Fischi, l'ira di Maroni: «Quei pistola la pagheranno»

Fischiare il segretario della Lega Nord non si può, è una lesa maestà. «Ci sono delle regole, queste piazzate non si possono fare e non mi piacciono», ha tagliato corto Roberto Maroni ieri mattina da Radio Padania e poi dal Vinitaly di Verona, dove ha brindato assieme al suo braccio destro Flavio Tosi. Le contestazioni di domenica a Pontida sono «lo sfogo di 10 pistola» contro i «20mila presenti sul pratone». «Ventimila contro 10 non sono “due Leghe” ma la lega e 10 pistola, come li chiamiamo noi in Lombardia, alcuni dei quali neanche leghisti: chi si è prestato a questo gioco ne subirà le conseguenze, com'è giusto che sia. Mi chiedo che cosa viene a fare a Pontida un ex leghista, c'entra come i cavoli a merenda».

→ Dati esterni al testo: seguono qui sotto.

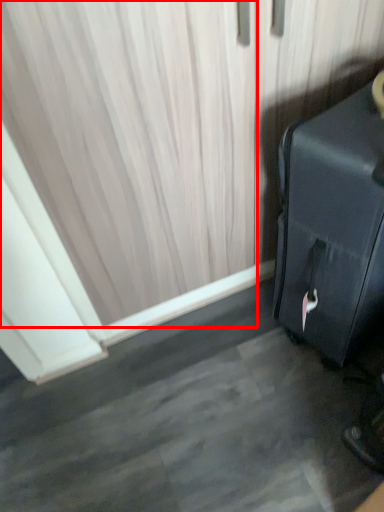
Question: From the image's perspective, what is the correct spatial relationship of curtain (annotated by the red box) in relation to suitcase?

Choices:
 (A) above
 (B) below

Answer: (A)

Mano pesante con le contestazioni. «Alcuni giornali continuano a sostenere l'insostenibile, perché non possono accettare che la Lega sia tornata al centro della scena politica, speravano che sparisse come l'Udc e l'Idv. Invece c'è. E siamo determinanti». Il partito è uno, anche se all'interno si discute: Umberto Bossi ha detto che «chi dice che va tutto bene è un leccaculo». Per Maroni, invece, il primo raduno di Pontida della sua gestione di segretario federale è stato «una giornata importante, ho visto voltar pagina un anno dopo gli scandali. Mi sono commosso, è stata un'emozione. È andata benissimo, c'era un sacco di gente, oltre 20mila persone. Il prato è un luogo sacro e immortale. La contestazione è stata microscopica, 15 pistola tutti identificati».

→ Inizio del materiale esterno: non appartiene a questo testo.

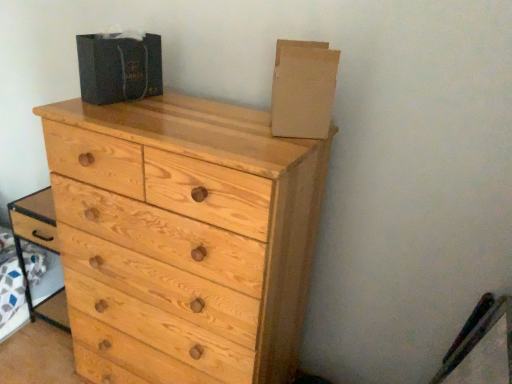
At what (x,y) coordinates should I click in order to perform the action: click on free space in front of cardboard at upper right, placed as the 2th cardboard box when sorted from left to right. Please return your answer as a coordinate pair (x, y). The height and width of the screenshot is (384, 512). Looking at the image, I should click on (268, 140).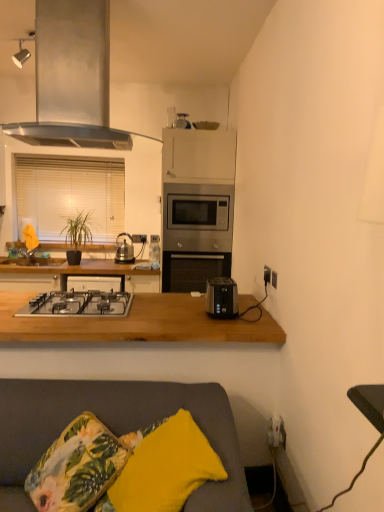
Image resolution: width=384 pixels, height=512 pixels. Identify the location of empty space that is ontop of shiny metallic kettle at center, arranged as the 1th appliance when viewed from the left (from a real-world perspective). (131, 240).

E i congressi? Le critiche di Bossi? Lo spauracchio di scissione? «Non ci sono mai state voci in tal senso, sono solo stupidaggini scritte dai giornali - ribatte Maroni -. Piuttosto, certe scelte le prenderanno i congressi, a cominciare dal prossimo in Piemonte. Abbiamo invece ribadito di aver invertito la tattica: mentre l'azione politica prima era a Roma, ora è al Nord, e la capitale è solo una frontiera di controllo».
Anche Tosi, il più fischiato a Pontida, smorza le contestazioni, e lo fa con toni più morbidi rispetto al segretario federale: «È una questione di numeri, a fronte di migliaia di militanti qualche decina non ha capito qual è il bene comune del movimento. L'unità della Lega non è mai stata in discussione. L'obiettivo è sempre quello che i militanti da anni chiedono. Abbiamo iniziato a portare a casa qualcosa: la macroregione è ora realtà anche se qualcuno non l'ha capito. Pazienza. Il caso Veneto? Direi proprio che non esiste».
Ma i dissidenti non mollano il colpo. Per esempio, si domandano perché usare il pugno di ferro se i contestatori sono dei «pistola».

Santino Bozza, consigliere «eretico» del Carroccio veneto che nella recente campagna elettorale non ha votato Lega per protestare contro la gestione del segretario regionale Tosi, alza le spalle davanti alla minaccia di punizioni. «Quando è arrivato Tosi - ricorda Bozza - ha fischiato mezzo prato di Pontida. Vogliono punirli tutti? Sarebbe meglio che si preoccupassero del significato di quei fischi prolungati».